**Consignes**:
a) Dans le texte sur la rétrospective Victor Brauner, reformulez sous forme de liste le paragraphe qui commence par « Victor Brauner a enfin la rétrospective », en conservant ses faits principaux.
b) D'après le texte sur la rétrospective Victor Brauner, quel est le titre du journal roumain que l'on retrouve dans l'exposition ?

**Texte retenu**:
• • • • • • •
- De l’interthéâtralité à l’nterpictularité
Victor Brauner a enfin la rétrospective qu’il méritait au Musée d’Art Moderne mais, dépourvu de chance, comme il le fut toute sa vie, elle s’est ouverte par des temps brumeux, de peur, d’inquiétude mais, malgré tout, de résistance. Masqués, les visiteurs nullement épars se succèdent concentrés devant les toiles de ce peintre roumain d’origine juive qui a évolué, sous le signe du « rêve », entre son pays natal et la France dans la première moitié du XXème siècle. Engagé dès ses débuts dans les mouvements de l’avant-garde roumaine qui a marqué un moment décisif sur la scène culturelle roumaine grâce à des figures éminentes comme Tristan Tzara, Ilarie Voronca, Benjamin Fondane, Brauner s’est affilié ensuite à la mouvance surréaliste radicale placée sous la bannière d’André Breton qui la conduit d’une main de fer. Le passage de la revue UNU – titre du journal roumain que l’on retrouve dans l’exposition – aux réunions avec les artistes qui défendent l’approche de l’art dans la perspective du rêve se produit sans heurts, presqu’organiquement. L’Europe a connu l’unité des avant-gardes jusque dans les années 30 qui, ensuite, va être battue en brèche sous l’impact des dictatures, fasciste ou communiste ! Cela va entraîner des affiliations douteuses ou des exclusions scandaleuses… Brauner en subit les conséquences.
• • • • • • •
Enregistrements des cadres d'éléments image
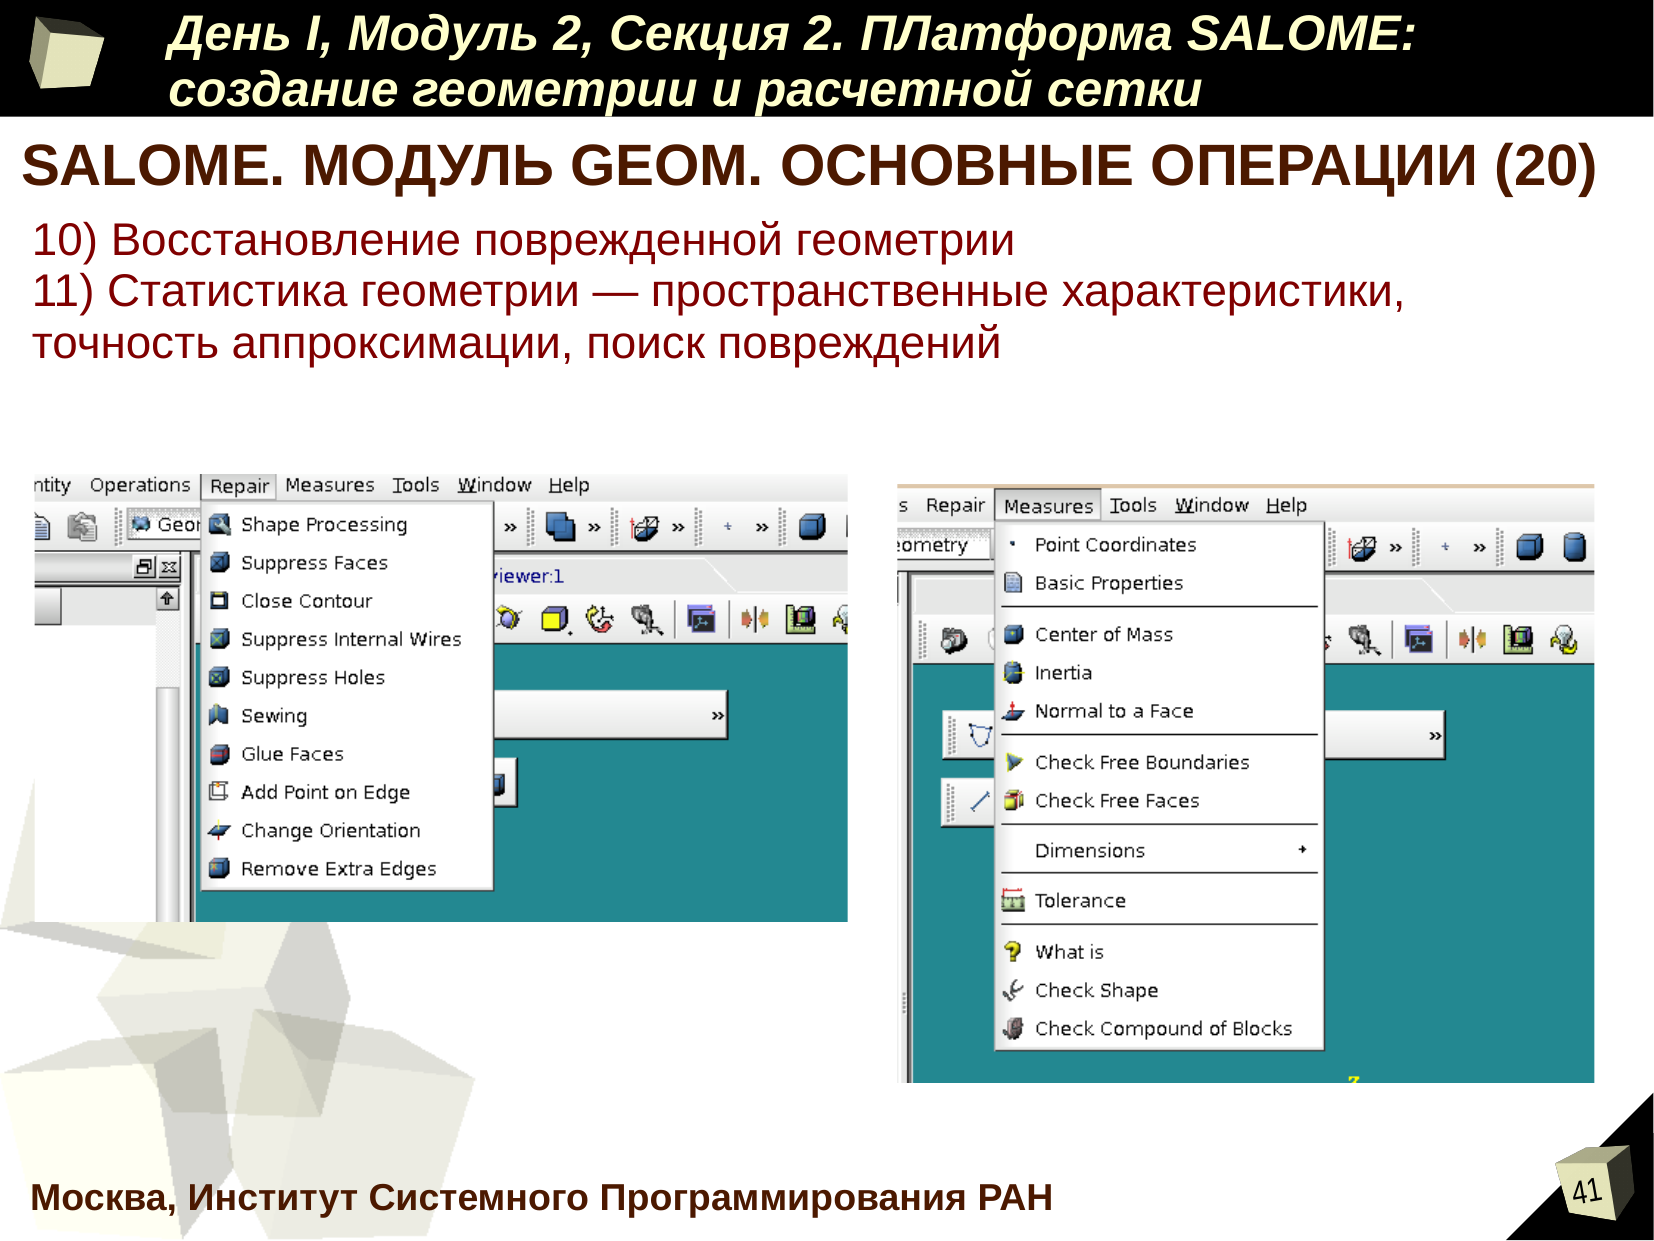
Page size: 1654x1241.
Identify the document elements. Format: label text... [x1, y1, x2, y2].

text_box SALOME. МОДУЛЬ GEOM. ОСНОВНЫЕ ОПЕРАЦИИ (20) [6, 124, 1654, 205]
picture [0, 474, 848, 1241]
text_box 10) Восстановление поврежденной геометрии 11) Статистика геометрии — пространственные характеристики, точность аппроксимации, поиск повреждений [17, 206, 1536, 376]
picture [897, 484, 1595, 1083]
picture [464, 1193, 472, 1198]
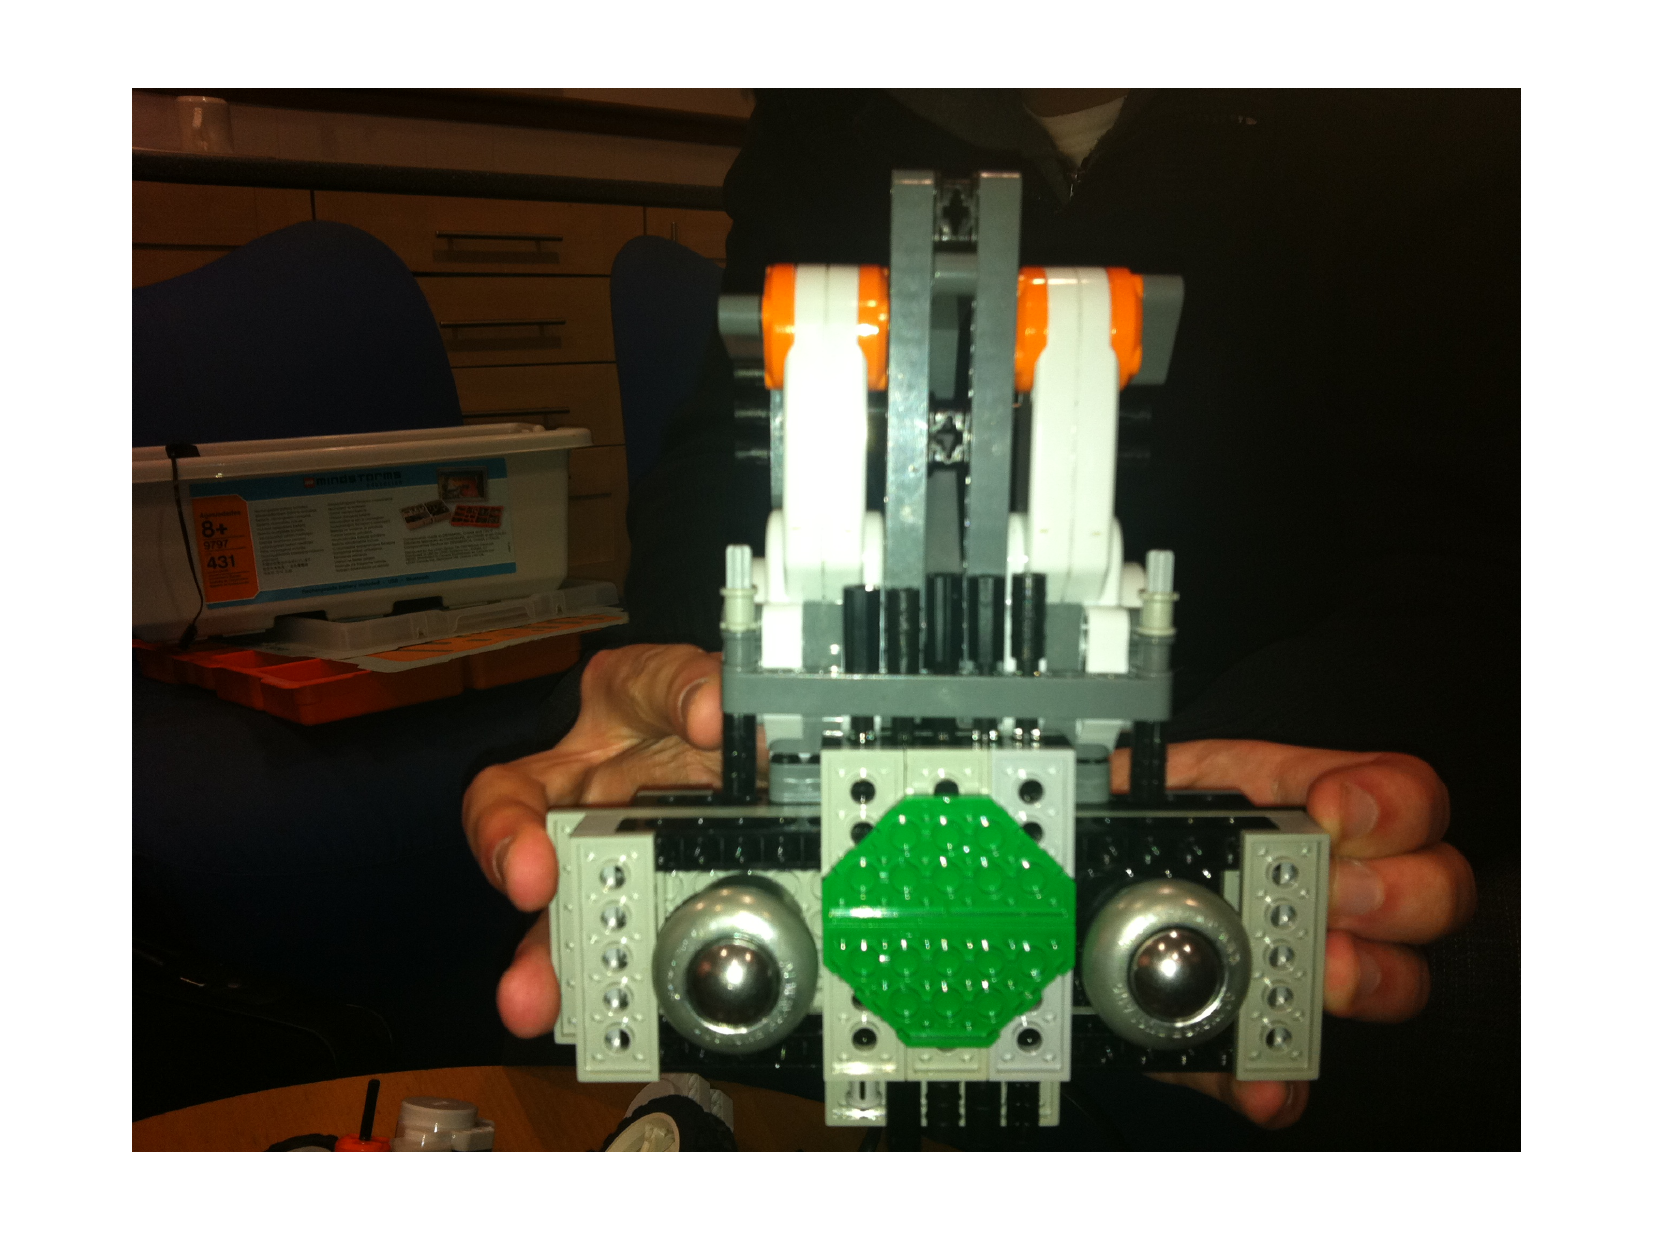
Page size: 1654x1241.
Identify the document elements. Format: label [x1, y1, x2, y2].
• • • • • • •
**Résultats attendus**:
a)
- Victor Brauner obtient enfin au Musée d'Art Moderne la rétrospective qu'il méritait. Elle s'ouvre dans un climat de peur et d'inquiétude, mais aussi de résistance.
- Des visiteurs masqués et nombreux se succèdent devant ses toiles.
- Brauner est un peintre roumain d'origine juive. Dans la première moitié du XXe siècle, il a évolué sous le signe du « rêve », entre son pays natal et la France.
- Il s'engage d'abord dans l'avant-garde roumaine, marquée par des figures comme Tristan Tzara, Ilarie Voronca et Benjamin Fondane.
- Il rejoint ensuite la mouvance surréaliste radicale, conduite d'une main de fer par André Breton. Le passage de la revue UNU, présente dans l'exposition, à ce groupe se fait sans heurts.
- L'unité des avant-gardes européennes dure jusque dans les années 30. Elle est ensuite battue en brèche par les dictatures fasciste et communiste, ce qui entraîne des affiliations douteuses et des exclusions scandaleuses. Brauner en subit les conséquences.

b) Le journal s'intitule UNU.